Numerical investigation of explosive fragmentation of brittle granular media

This study investigates the fragmentation behavior of brittle granular media under explosive loading using a coupled finite element-discrete element method (FEM-DEM) framework. The results reveal that conventional crushing criteria based on instantaneous principal stresses systematically overestimate the experimentally derived volume fraction of crushed particles, as they neglect the critical timescale competition between transient blast impulses and intra-particle fracture propagation. To address this limitation, we develop a time-dependent crushing criterion that integrates time-averaged oscillating shear stress with Weibull statistics of particle strength to account for premature unloading effects during ultra-short loading events. Simulations implementing this approach achieve significantly improved agreement with experimental measurements across varying mass ratios between particles and explosive.
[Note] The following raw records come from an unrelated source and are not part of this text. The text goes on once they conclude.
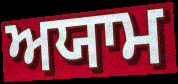
ਅਯਾਮ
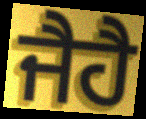
ਜੈਹੈ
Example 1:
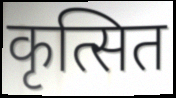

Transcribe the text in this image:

कृत्सित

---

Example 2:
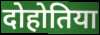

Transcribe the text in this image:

दोहोतिया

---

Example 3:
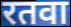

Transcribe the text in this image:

रतवा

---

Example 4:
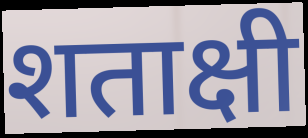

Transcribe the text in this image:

शताक्षी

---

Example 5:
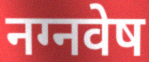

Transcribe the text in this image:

नग्नवेष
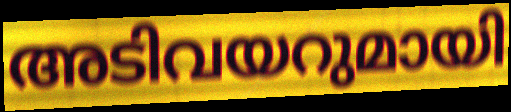
അടിവയറുമായി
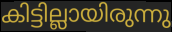
കിട്ടില്ലായിരുന്നു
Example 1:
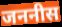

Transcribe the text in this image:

जननीस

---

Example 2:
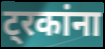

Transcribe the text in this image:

ट्रकांना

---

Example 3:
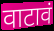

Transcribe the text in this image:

वाटावं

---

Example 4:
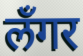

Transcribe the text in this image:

लँगर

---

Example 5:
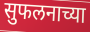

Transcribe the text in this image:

सुफलनाच्या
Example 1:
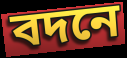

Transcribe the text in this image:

বদনে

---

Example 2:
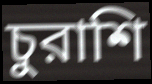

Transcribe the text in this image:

চুরাশি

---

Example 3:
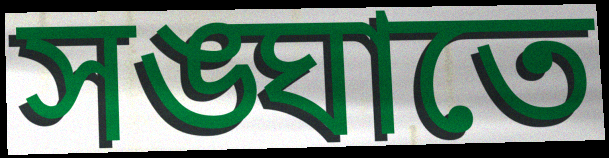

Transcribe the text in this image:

সঙ্ঘাতে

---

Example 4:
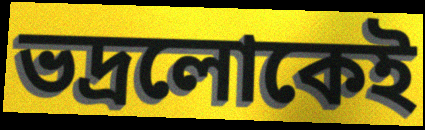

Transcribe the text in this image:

ভদ্রলোকেই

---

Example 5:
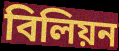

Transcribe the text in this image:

বিলিয়ন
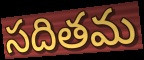
సదితమ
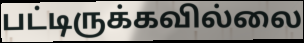
பட்டிருக்கவில்லை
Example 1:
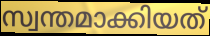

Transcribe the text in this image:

സ്വന്തമാക്കിയത്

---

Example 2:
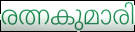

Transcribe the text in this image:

രത്നകുമാരി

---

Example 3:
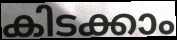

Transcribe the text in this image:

കിടക്കാം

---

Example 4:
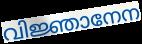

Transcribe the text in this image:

വിജ്ഞാനേന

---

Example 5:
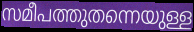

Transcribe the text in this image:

സമീപത്തുതന്നെയുള്ള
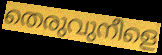
തെരുവുനീളെ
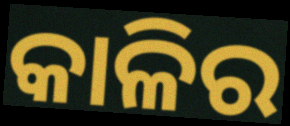
କାଳିର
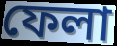
ফেলা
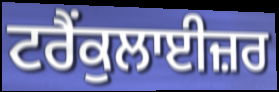
ਟਰੈਂਕੁਲਾਈਜ਼ਰ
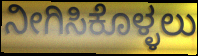
ನೀಗಿಸಿಕೊಳ್ಳಲು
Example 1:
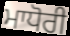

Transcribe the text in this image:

ਮਾਧੋਰੀ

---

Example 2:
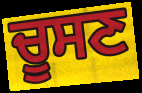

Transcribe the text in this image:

ਚੂਸਣ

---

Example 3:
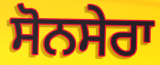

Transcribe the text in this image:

ਸੋਨਸੇਰਾ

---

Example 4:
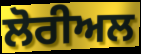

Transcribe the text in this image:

ਲੋਰੀਅਲ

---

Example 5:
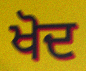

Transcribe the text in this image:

ਖੋਦ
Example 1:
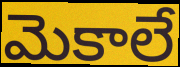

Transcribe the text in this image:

మెకాలే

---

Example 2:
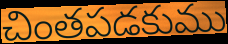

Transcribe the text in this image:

చింతపడకుము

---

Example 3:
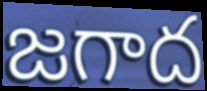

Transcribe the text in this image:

జగాద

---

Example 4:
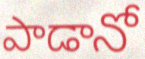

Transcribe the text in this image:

పాడానో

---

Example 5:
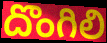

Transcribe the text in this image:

దొంగిలి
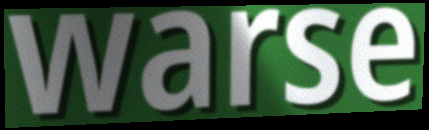
warse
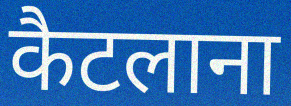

Furthermore a consistent three-zone fragmentation pattern emerges, including a fully pulverized inner region adjacent to the charge, a partially fractured intermediate zone in which fragmented and intact particles mix together, and a largely intact outer region with minimum fragmentation. Analysis demonstrates that this spatial distribution results from the interplay between blast wave attenuation characteristics and particle strength heterogeneity. Based on these findings, we develop a semi-empirical model that predicts crushed volume fractions as a function of scaled distance, providing a practical tool for assessing blast-induced fragmentation in granular systems. This work establishes a physics-based framework that captures essential dynamic fracture processes previously unaccounted for in granular media under explosive loading.